Les 5 000 ménages, anciens occupants de Kagaragara aujourd’hui délocalisés vers Buringa, en commune de Gihanga, province de Bubanza, ne sont plus autorisés à cultiver les terres de Kagaragara qu’ils exploitaient avant, depuis la nouvelle délimitation fixée par le décret de 2011 du parc national de la Rusizi, en novembre dernier. Aujourd’hui, ces agriculteurs craignent le risque de famine, qui pourrait entraîner des décès dans leurs familles si l’État ne leur accorde pas de nouvelles terres cultivables.
Depuis novembre 2024, l’Office Burundais pour la Protection de l’Environnement (OBPE) a annoncé le début de la mise en application du décret de 2011 délimitant le parc national de la Rusizi et interdisant toute nouvelle activité dans le parc.
Cependant, la population, qui avait des terres cultivables dans la zone, avait continué à espérer qu’elle pourrait exploiter ses terres. Ce n’est qu’au début des deux dernières semaines que les agents de l’OBPE ont autorisé à toute personne de venir récolter ses champs de la saison culturale A et ont ordonné de ne plus y revenir.
Les récalcitrants se sont vus confisquer leurs houes par les militaires, gardiens du parc, comme l’affirme cet ancien occupant de Kagaragara : “Ceux qui récoltaient le riz et replantaient les nouvelles pousses, c’est maintenant interdit. Si tu oses le faire, ta houe est confisquée par les militaires”. Ces anciens occupants de Kagaragara, aujourd’hui délocalisés de l’autre côté de Buringa, dans un périmètre de 15 m sur 15 chacun, sont animés par un sentiment de désespoir. “Nous avons des soucis pour notre survie. Nous avons déjà faim, demain nous mourrons.”
Les habitants, qui ne vivaient que de l’exploitation de la terre, appellent l’État burundais à surseoir à la mise en application du décret ou à leur exproprier: “La mise en application de la décision devrait être reportée ou annulée. Si l’État nous donne d’autres terres cultivables, ce serait mieux, car la vie continuerait.”
Jean Berchmans Hatungimana, directeur général de l’OBPE, lors de sa visite en novembre dernier, avait pris en compte les doléances de la population : “Nous avons déjà entendu qu’il y a un rapport préparé par l’administration sur les vrais occupants qui avaient des propriétés dans ce secteur. Ne doutez pas qu’une solution sera trouvée.”

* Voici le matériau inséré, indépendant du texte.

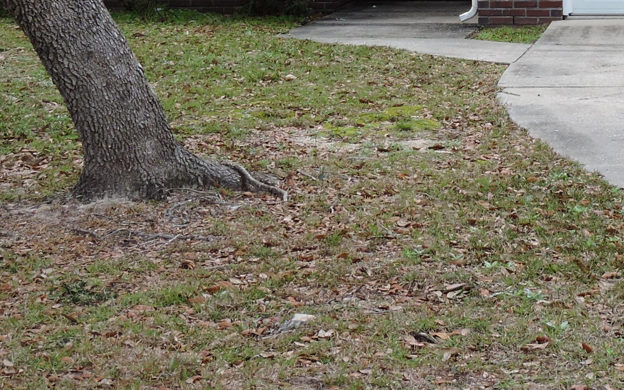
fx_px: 2109
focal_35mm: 124
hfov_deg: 16.6
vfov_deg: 10.3
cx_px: 542
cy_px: -155
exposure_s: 1/250
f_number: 4
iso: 100
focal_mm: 8.1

Les experts en environnement, comme Innocent Banigwaninzigo, ne cessent de réclamer le respect des parcs nationaux et des aires protégées. Innocent Banigwaninzigo souligne que le parc national de la Rusizi est menacé par l’activité humaine, et que sa superficie a été réduite de moitié depuis 2011, passant de plus de 10 000 ha à un peu plus de 5 000 ha. “Les gens exploitent une grande partie de ce parc et cultivent des plantes vivrières. Toutes ces activités rendent ce parc très vulnérable.”
Les espèces endémiques, comme l’Urukoko et d’autres plantes, que l’on trouve nulle part ailleurs au monde, sans oublier les différentes sortes d’animaux, sont extrêmement menacées. Les experts en environnement affirment que le Burundi n’a actuellement que 172 000 ha de forêts, y compris les parcs et les aires protégées, alors que dans les années 1990, les forêts burundaises représentaient 40 % de la superficie nationale. Le Burundi a déjà demandé à l’Unesco que le parc national de la Rusizi soit inscrit au patrimoine immatériel de l’humanité.